* _Provided text_
By facing the “brutal facts,” a fast-growing team was able to anticipate challenges and pivot when necessary.
EthoSolar, a fast-growing commercial and residential solar developer, had a sticky situation to resolve. The company, based in Worcester, Mass., and three cities in Canada, had retained an outside group to perform some sales functions. That group had asked EthoSolar to change the way it marketed its offers to customers.
“The change made the offer to our customers look more attractive but it wasn’t consistent with being honorable, one of our core values,” says Ethan DeSota, senior manager of marketing, who was on the founding team when the company launched in 2009. EthoSolar said no to the arrangement.
EthoSolar’s willingness to face the brutal facts in situations like this, to borrow a phrase from Jim Collins, has become a differentiating factor, as the company has scaled to $20 million in revenue in fiscal 2015.
It reflects the company’s work with Les Rubenovitch, a Gazelles certified international coach based in Toronto, for the past year. EthoSolar began working with Rubenovitch during a period of rapid growth. The firm doubled in size from about 19 employees in 2013 to 50 in 2014. “It seemed to be a whole different game at that level,” says DeSota.
Using the Scaling Up system for growing a company, Rubenovitch helped EthoSolar build enough trust among team members to have the frank discussions they needed as the company grew and to let constructive debate rage inside the company and meetings. That, in turn, has helped Ethosolar better foresee challenges and change direction when necessary.
One crucial first step in the coaching was to show EthoSolar how to build regular meeting rhythms—incorporating daily, weekly, monthly, quarterly and annual meetings. EthoSolar needed help converting the company’s goals and priorities to day-to-day, actionable steps understood throughout the whole organization. The meetings provided a place to do that. “This was a place to talk to each other about opportunities, and they all got addressed,” says Rubenovitch. “Before it was frequently ‘react’ mode.”
To be able to have the discussions needed, the leadership team had to tinker with the company’s culture a bit. “We were a very polite organization,” says DeSota. “Sometimes polite can border on so polite that we don’t really raise our hands.”
As Rubenovitch saw it, “They had a tendency to misinterpret being respectful of each other as not challenging. Being respectful means sharing what you think so everyone can change and grow.”

* _Action item 1_
Can you extract the EthoSolar article verbatim, from "By facing the" to "offers to customers."?
* _Action item 2_
What does the EthoSolar article state for each of these?
(a) In what year did EthoSolar launch?
(b) How many employees did the firm have in 2014?
(c) In what city is Les Rubenovitch based?

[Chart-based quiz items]
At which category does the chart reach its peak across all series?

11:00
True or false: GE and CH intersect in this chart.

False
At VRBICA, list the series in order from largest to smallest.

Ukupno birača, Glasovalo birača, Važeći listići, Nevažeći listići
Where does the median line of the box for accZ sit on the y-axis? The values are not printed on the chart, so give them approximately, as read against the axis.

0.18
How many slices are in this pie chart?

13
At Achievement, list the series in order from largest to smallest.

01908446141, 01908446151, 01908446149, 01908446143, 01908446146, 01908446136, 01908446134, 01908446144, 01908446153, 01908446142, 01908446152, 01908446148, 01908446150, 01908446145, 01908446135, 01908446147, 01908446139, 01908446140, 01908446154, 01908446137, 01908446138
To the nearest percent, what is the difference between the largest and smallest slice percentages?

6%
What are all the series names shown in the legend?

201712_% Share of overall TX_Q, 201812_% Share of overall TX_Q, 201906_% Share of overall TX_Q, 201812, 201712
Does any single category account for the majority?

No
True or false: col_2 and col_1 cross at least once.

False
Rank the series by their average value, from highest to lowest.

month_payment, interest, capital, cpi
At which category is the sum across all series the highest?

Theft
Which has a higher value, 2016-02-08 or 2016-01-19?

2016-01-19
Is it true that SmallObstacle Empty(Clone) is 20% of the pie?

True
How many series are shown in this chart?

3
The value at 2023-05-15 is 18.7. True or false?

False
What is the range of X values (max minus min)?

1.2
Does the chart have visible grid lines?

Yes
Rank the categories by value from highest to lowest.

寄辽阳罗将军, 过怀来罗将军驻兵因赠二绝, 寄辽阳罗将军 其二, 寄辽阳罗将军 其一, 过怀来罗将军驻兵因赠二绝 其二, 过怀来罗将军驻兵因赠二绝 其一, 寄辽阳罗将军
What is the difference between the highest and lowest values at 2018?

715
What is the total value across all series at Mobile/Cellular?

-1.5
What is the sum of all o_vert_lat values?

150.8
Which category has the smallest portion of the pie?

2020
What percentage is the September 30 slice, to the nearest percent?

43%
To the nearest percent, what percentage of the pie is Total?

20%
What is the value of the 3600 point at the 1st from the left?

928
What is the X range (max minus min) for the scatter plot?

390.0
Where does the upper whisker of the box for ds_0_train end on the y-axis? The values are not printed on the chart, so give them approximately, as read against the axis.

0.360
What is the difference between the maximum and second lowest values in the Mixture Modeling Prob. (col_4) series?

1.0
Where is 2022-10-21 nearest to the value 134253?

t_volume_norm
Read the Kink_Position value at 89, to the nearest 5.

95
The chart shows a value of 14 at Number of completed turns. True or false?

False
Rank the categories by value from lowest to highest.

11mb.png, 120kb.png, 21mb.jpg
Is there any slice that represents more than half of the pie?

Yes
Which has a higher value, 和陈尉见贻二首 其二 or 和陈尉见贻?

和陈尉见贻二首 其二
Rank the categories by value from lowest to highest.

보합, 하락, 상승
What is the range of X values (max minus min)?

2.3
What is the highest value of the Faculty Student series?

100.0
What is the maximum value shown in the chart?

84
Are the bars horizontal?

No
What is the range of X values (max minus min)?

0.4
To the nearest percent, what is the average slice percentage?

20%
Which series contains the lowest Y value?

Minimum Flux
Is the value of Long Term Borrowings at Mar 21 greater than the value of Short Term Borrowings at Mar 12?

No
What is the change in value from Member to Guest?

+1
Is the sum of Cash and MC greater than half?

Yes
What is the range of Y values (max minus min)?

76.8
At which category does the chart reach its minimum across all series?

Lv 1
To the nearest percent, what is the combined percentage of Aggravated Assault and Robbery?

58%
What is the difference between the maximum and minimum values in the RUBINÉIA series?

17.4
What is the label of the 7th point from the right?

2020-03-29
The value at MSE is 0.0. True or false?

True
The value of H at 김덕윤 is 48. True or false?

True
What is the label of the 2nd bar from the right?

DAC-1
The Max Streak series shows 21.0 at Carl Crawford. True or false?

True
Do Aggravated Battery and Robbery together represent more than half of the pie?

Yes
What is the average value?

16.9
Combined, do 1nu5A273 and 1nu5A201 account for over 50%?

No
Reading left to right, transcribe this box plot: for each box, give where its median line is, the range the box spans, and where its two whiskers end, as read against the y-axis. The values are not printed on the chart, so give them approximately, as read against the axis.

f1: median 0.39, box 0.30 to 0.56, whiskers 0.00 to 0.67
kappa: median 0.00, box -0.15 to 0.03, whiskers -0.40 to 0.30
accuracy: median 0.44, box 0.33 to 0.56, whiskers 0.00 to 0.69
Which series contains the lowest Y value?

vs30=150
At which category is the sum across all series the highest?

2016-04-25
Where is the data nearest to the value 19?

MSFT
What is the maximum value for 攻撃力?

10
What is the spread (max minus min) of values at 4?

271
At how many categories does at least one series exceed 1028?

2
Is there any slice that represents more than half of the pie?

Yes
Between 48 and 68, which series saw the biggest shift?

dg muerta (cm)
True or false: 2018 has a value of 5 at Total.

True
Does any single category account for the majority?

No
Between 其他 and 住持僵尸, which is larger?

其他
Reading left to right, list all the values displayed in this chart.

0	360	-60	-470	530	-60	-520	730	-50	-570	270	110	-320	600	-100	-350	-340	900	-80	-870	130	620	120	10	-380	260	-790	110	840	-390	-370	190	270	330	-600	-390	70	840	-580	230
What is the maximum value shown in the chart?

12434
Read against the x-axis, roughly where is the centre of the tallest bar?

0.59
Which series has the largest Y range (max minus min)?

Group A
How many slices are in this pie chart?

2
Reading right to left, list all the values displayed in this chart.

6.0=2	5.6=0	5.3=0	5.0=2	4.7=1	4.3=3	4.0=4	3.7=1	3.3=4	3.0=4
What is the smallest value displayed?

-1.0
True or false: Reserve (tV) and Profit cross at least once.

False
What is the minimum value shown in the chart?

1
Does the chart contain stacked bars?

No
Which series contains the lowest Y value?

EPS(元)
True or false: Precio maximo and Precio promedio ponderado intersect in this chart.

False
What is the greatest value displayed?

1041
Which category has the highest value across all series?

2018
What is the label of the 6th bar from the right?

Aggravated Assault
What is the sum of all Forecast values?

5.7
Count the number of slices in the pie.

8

* _Answer area 1_
By facing the “brutal facts,” a fast-growing team was able to anticipate challenges and pivot when necessary.
EthoSolar, a fast-growing commercial and residential solar developer, had a sticky situation to resolve. The company, based in Worcester, Mass., and three cities in Canada, had retained an outside group to perform some sales functions. That group had asked EthoSolar to change the way it marketed its offers to customers.

* _Answer area 2_
(a) 2009
(b) 50
(c) Toronto